=== Dati ===
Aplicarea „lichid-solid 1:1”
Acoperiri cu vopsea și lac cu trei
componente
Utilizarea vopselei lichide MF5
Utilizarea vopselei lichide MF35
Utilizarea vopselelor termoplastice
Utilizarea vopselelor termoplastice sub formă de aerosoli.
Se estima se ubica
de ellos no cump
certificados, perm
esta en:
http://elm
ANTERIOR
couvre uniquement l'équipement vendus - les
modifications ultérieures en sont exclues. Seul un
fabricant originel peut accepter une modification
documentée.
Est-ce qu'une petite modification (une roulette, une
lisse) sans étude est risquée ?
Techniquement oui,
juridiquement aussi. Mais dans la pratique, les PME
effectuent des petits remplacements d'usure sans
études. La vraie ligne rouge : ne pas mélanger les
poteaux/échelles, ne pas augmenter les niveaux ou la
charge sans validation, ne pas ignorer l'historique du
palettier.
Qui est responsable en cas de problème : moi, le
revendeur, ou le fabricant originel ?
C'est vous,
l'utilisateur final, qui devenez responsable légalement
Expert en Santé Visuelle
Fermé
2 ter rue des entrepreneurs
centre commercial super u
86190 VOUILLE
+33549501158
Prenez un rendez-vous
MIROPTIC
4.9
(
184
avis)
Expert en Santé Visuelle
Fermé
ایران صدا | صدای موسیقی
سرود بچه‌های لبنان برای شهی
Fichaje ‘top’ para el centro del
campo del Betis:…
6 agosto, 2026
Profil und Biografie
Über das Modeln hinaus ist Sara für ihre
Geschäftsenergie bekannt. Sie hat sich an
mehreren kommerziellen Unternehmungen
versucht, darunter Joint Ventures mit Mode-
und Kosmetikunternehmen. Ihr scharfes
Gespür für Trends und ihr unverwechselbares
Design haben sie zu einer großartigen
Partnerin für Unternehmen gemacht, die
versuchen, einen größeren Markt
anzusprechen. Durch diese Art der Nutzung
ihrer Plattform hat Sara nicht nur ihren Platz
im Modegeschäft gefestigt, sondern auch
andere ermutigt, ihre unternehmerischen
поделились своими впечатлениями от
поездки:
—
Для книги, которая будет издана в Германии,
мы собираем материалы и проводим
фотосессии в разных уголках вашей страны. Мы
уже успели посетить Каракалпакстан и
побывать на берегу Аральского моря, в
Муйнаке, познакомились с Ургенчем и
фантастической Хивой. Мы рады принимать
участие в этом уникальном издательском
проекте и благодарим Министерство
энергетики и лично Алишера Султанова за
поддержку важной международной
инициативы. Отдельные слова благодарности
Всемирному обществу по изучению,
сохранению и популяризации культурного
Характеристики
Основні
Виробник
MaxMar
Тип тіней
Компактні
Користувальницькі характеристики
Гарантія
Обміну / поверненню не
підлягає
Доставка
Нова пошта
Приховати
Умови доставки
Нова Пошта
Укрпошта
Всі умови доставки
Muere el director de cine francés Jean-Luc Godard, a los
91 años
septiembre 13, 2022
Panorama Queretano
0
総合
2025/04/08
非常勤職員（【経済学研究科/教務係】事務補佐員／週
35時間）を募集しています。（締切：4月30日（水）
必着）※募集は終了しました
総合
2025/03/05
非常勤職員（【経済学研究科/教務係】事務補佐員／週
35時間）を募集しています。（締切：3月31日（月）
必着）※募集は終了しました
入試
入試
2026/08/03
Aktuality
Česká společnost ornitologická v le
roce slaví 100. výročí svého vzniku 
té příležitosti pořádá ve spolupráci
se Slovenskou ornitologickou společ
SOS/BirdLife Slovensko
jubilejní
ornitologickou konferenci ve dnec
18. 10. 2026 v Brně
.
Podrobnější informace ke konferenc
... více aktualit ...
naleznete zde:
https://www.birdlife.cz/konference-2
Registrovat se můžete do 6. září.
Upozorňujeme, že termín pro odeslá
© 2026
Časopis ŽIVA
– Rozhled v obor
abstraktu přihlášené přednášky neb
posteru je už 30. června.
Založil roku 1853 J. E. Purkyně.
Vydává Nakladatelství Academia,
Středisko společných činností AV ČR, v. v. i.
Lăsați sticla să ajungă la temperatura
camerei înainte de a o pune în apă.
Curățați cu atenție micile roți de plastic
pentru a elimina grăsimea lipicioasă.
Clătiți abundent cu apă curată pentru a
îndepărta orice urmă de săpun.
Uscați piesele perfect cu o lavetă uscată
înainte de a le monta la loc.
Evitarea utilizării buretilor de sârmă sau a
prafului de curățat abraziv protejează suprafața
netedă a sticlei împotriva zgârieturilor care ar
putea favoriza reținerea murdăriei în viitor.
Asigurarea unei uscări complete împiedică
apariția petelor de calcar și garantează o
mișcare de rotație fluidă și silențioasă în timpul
===
Formatta come tabella Markdown, con le colonne "N." e "Riga", le righe dei record dall'inizio fino a quella che contiene "couvre uniquement l'équipement vendus - les", entrambe comprese, tralasciando le righe vuote.

| N. | Riga |
|---|---|
| 1 | Aplicarea „lichid-solid 1:1” |
| 2 | Acoperiri cu vopsea și lac cu trei |
| 3 | componente |
| 4 | Utilizarea vopselei lichide MF5 |
| 5 | Utilizarea vopselei lichide MF35 |
| 6 | Utilizarea vopselelor termoplastice |
| 7 | Utilizarea vopselelor termoplastice sub formă de aerosoli. |
| 8 | Se estima se ubica |
| 9 | de ellos no cump |
| 10 | certificados, perm |
| 11 | esta en: |
| 12 | http://elm |
| 13 | ANTERIOR |
| 14 | couvre uniquement l'équipement vendus - les |